Unorthodox carbon and aluminium frame makes for outstanding stability.

BikeRadar score4.5/5

The heady days of the Saeco team's supremacy in the sprint may be over for Cannondale - certainly since Mario Cipollini bowed out - but the company is still very much at the cutting edge of bike technology. With benchmark setters like the R900 and the sublimely smooth Six-13 Team - used by the up-and-coming Barloworld squad - innovation and success is still a massive priority for the Cannondale crew.

Not content with resting on their laurels, the people from Pennsylvania are competing head-on with the best team issue bikes available, through the creation of a new frame, with a strong emphasis on the stiff and responsive end of the ride spectrum - the SystemSix.

So, just how does it stack up against stiff competition at the high end, and can Cannondale's hunger for innovation set it apart from the crowd as it did for the Six- 13 Team bike? Read on to find out.

Frame

The SystemSix has been created using the unorthodox method of co-moulding an aluminium back end that resembles the CAAD 8, to that of a moulded carbon front triangle.

Looking like a set from the Roswell Project, Cannondale have a huge walk-in refrigerator at their factory for storing the raw aircraft-grade pre-preg carbon. This is then formed into tubes, through which the ends are folded back to become one with the massively oversized head tube. Before curing in the mould, the carbon ends are placed inside the welded aluminium rear triangle. Inflatable bladders then ensure that the carbon squeezes into windows that are cut into the sides of the tubing, thus locking the carbon tube to the aluminium tube just in front of the seat tube and bottom bracket.

The frame is constructed in its entirety at their Bedford, Pennsylvania factory, and Cannondale's industrial designer, Torgny Fjeldskaar, says that weight considerations were secondary to getting a satisfactory balance of stiffness and shock dissipation. Saying this, at 1,112g they don't appear to have sacrificed low weight in their quest, with few high-end frames being much lighter.

The key to the frame's inherent stiffness lies in its hugely oversized tubing, with its one-inch lower bearing race, and a steerer that tapers down to one and one-eighth inch at the top. A sleeve is used to pack out the difference between the upper head-tube and the bearing, and it was necessary to create a massively oversized stem to properly integrate the look.

The frame eschews the trend for compacts, with a barely noticeable 2cm sloping top tube (3cm on sizes 54cm and less), and the geometry in terms of numbers is pretty much what we have come to expect, with no unpleasant surprises across the range of eight sizes.

Ride

Straight out of the crate, the new Cannondale has an overriding sense of lateral stiffness that initially fools the rider into thinking the ride is harsh. But hit a patch of poorly surfaced road and that thought is immediately banished, with the frame dissipating shocks very effectively before they get through to your contact points.

The exceptional torsional stiffness when climbing, and the speed with which the bike swallows up gradients in a gear higher than most of our testers felt they would normally use, will be hugely beneficial in a race situation. The ride even went a fair way to reconciling Cannondale's claim that the SystemSix is 44% stiffer in torsion and 45% stiffer in the bottom bracket area than their Six-13 (and indeed most of the bikes that we have tested in the past two years - with the exception of the Storck CD1.0).

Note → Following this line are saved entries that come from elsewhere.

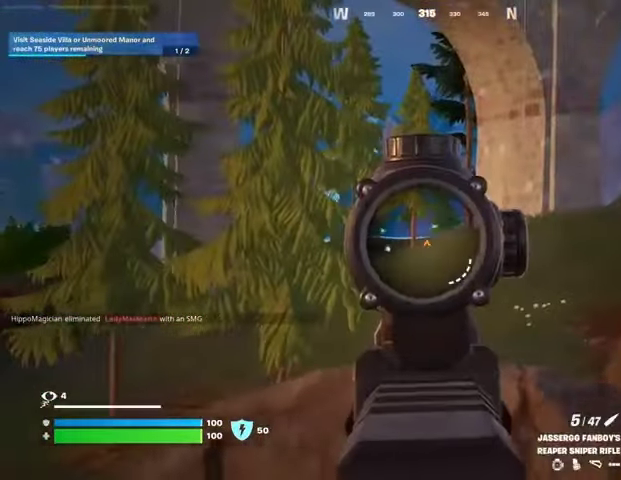
{"buttons": ["L2"], "left_stick": "down", "right_stick": "right", "events": [[100, "left_stick", "left"], [233, "left_stick", "up-left"], [233, "right_stick", "up-right"], [367, "left_stick", "center"], [400, "right_stick", "right"], [467, "left_stick", "down"]]}
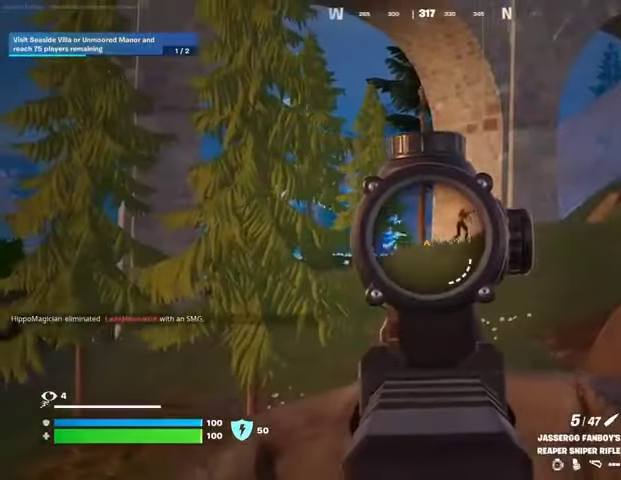
{"buttons": ["L2"], "left_stick": "up", "right_stick": "center", "events": [[33, "left_stick", "left"], [133, "right_stick", "up-right"], [200, "left_stick", "center"], [300, "right_stick", "center"], [400, "left_stick", "up"]]}
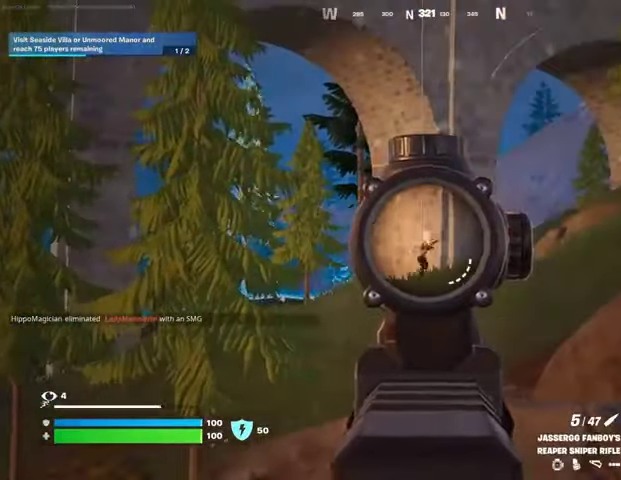
{"buttons": ["L3"], "left_stick": "up-left", "right_stick": "down-left", "events": [[200, "right_stick", "right"], [367, "right_stick", "up-right"], [400, "left_stick", "up-left"], [467, "L2", "up"], [467, "L3", "down"], [467, "R2", "down"], [500, "R2", "up"], [500, "right_stick", "down-left"]]}
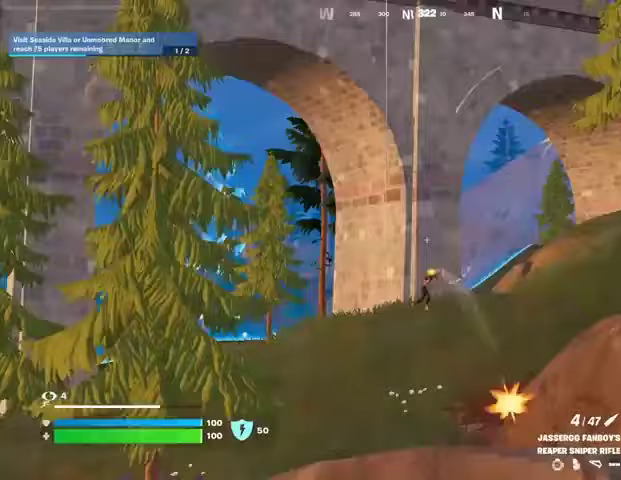
{"buttons": [], "left_stick": "up-left", "right_stick": "center", "events": [[67, "L3", "up"], [100, "R1", "down"], [133, "right_stick", "center"], [200, "R1", "up"], [233, "R1", "down"], [300, "R3", "down"], [333, "R1", "up"], [367, "right_stick", "right"], [400, "R3", "up"], [433, "right_stick", "center"]]}
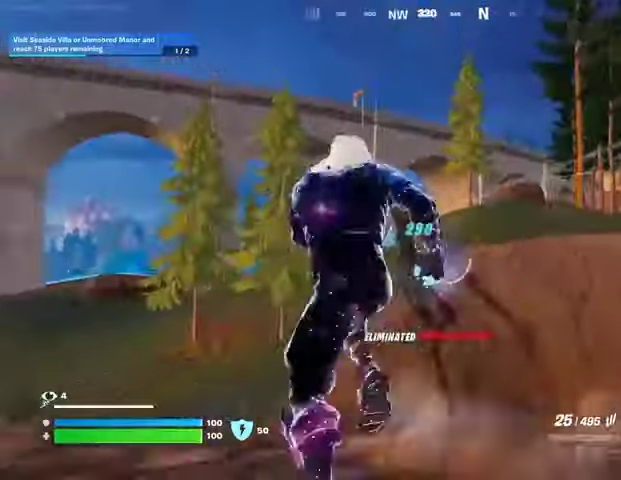
{"buttons": [], "left_stick": "up-right", "right_stick": "center", "events": [[100, "L3", "down"], [133, "right_stick", "left"], [200, "L3", "up"], [200, "left_stick", "up"], [233, "right_stick", "center"], [333, "left_stick", "up-right"], [400, "CROSS", "down"], [467, "CROSS", "up"]]}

Just to show that outright stiffness isn't everything, though, one of the testers said that he was on the brakes earlier than normal on the approach to a slow corner, as the directness of the steering can unnerve a cautious descender.

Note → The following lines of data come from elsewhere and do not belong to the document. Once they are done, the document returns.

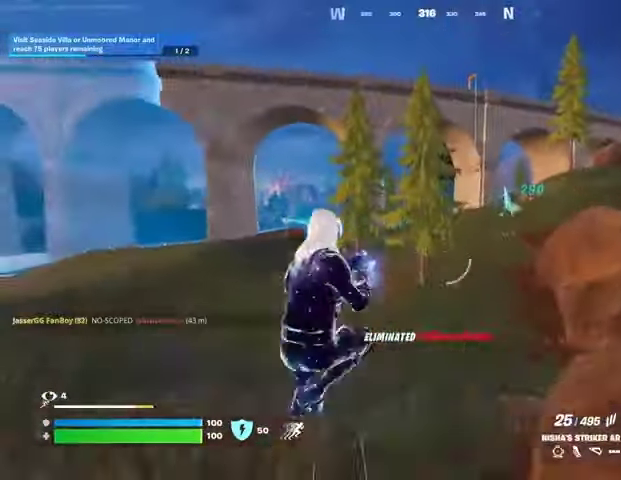
{"buttons": [], "left_stick": "up", "right_stick": "center", "events": [[167, "L1", "down"], [167, "left_stick", "up"], [267, "L1", "up"]]}
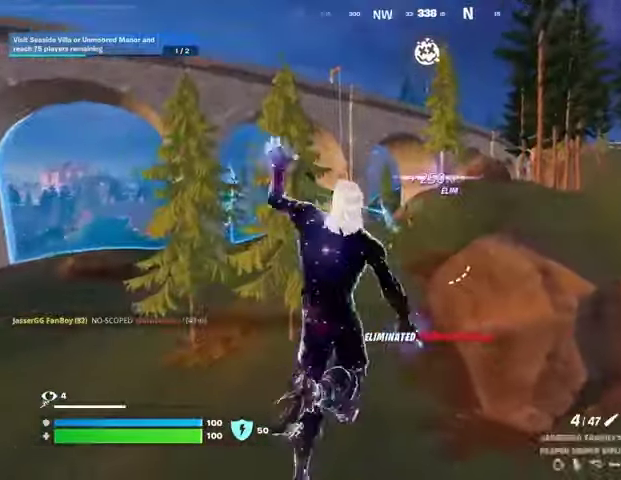
{"buttons": [], "left_stick": "up-left", "right_stick": "center", "events": [[167, "L2", "down"], [167, "right_stick", "up"], [300, "L2", "up"], [300, "right_stick", "center"], [333, "left_stick", "up-left"]]}
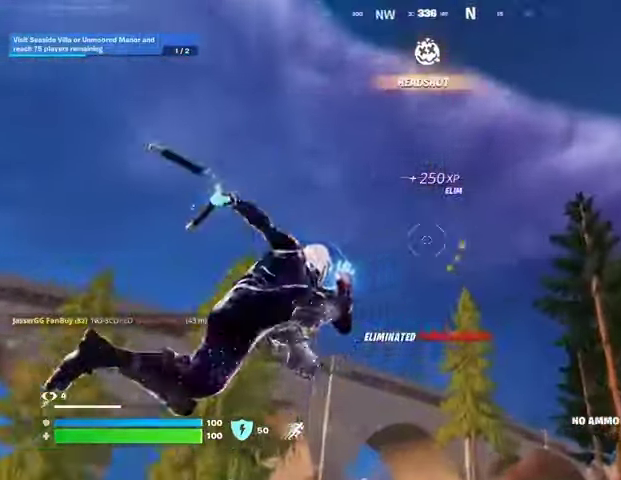
{"buttons": [], "left_stick": "up-left", "right_stick": "center", "events": [[133, "right_stick", "down-left"], [400, "right_stick", "center"]]}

This trait is typical of high-end 'team issue' carbon frames and in this respect it can be compared more closely to its rivals than any of Cannondale's previous models. The Six-13 Team's steering has a tendency to feel remote at times, but the new SystemSix is more direct when feeding in the brakes hard into a slow corner and is simply the most stable race bike we've ever encountered on descents at speeds over 70kph.

Equipment

If you fancy getting your hands on the SystemSix, there are three price options. First up is the Campagnolo Record Superlight tested here, which is a cool £6K. This includes Fulcrum Racing light carbon wheels. The Dura-Ace costs £4,149 and includes Mavic Ksyrium ES wheels. And at £2,649, the Ultegra-equipped bike represents the best value, with a Cannondale Si carbon crankset and Mavic Ksyrium Elite wheels.

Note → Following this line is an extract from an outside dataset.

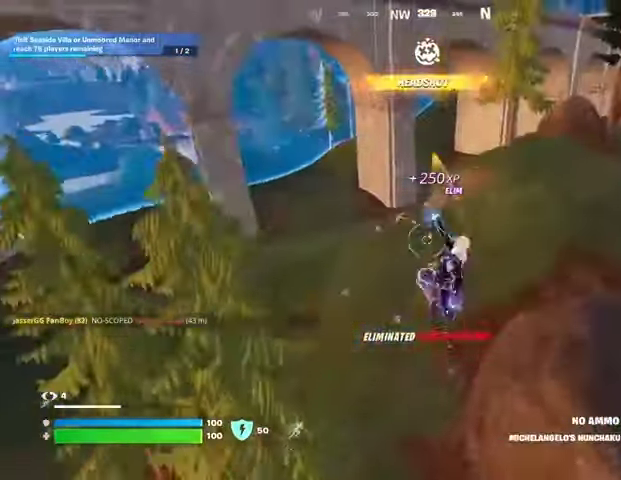
{"buttons": [], "left_stick": "up-left", "right_stick": "center", "events": [[367, "R1", "down"], [367, "right_stick", "down-left"], [433, "R1", "up"], [433, "right_stick", "center"]]}
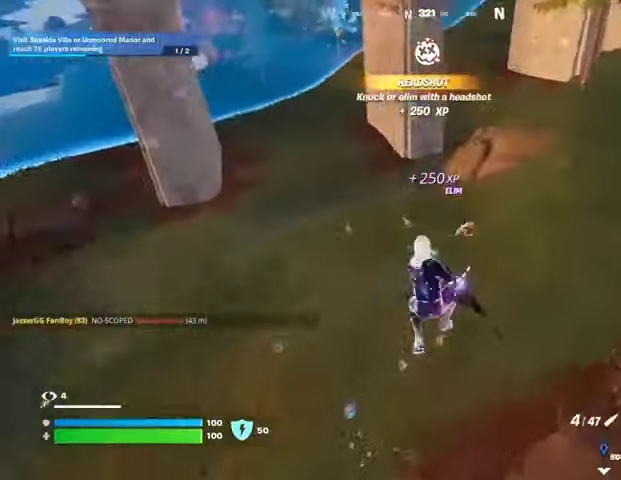
{"buttons": [], "left_stick": "down-right", "right_stick": "right", "events": [[67, "R1", "down"], [67, "right_stick", "up-right"], [133, "R1", "up"], [167, "left_stick", "left"], [433, "right_stick", "right"], [467, "left_stick", "down-right"]]}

The finishing kit on all three versions is as good as it gets, with USE Alien Cyclops carbon seatpost, the much-loved Fizik Arione carbon-railed saddle, Reynolds carbon oversized handlebars and matching carbon stem. The stem is specially oversized to match the chunky frame tubing dimensions, and a choice of five sizes is available, from 80-120mm. There are no triple-chainset options on this bike but a compact chainset with 34/50 tooth chainrings is optional for no extra cost on Dura-Ace and Ultegra models. Note that the Barloworld version to be released in September will get power measuring SRM data-logging kit.

Wheels

Now to that all-important question of wheels. The Fulcrum carbon wheels are very similar to the Campagnolo Hyperon Ultras, and use angular contact bearings that, in our experience, promise a longer life than is typical of a cartridge bearing.

The stainless steel spokes are crossed on the drive side, with the remainder built to the radial pattern. To improve strength - by equalising the differences between left and right-hand spokes - the rear carbon clincher rim has spoke holes that are biased to one side. This virtually eliminates chain rub on steep gradients and only occasionally requires trueing up.

We figured that a weight saving of 238g per pair over the Mavic Ksyrium SSC's of the Dura-Ace versions would make a difference that we could feel, but it was not sufficient to justify the expense of the Superlight.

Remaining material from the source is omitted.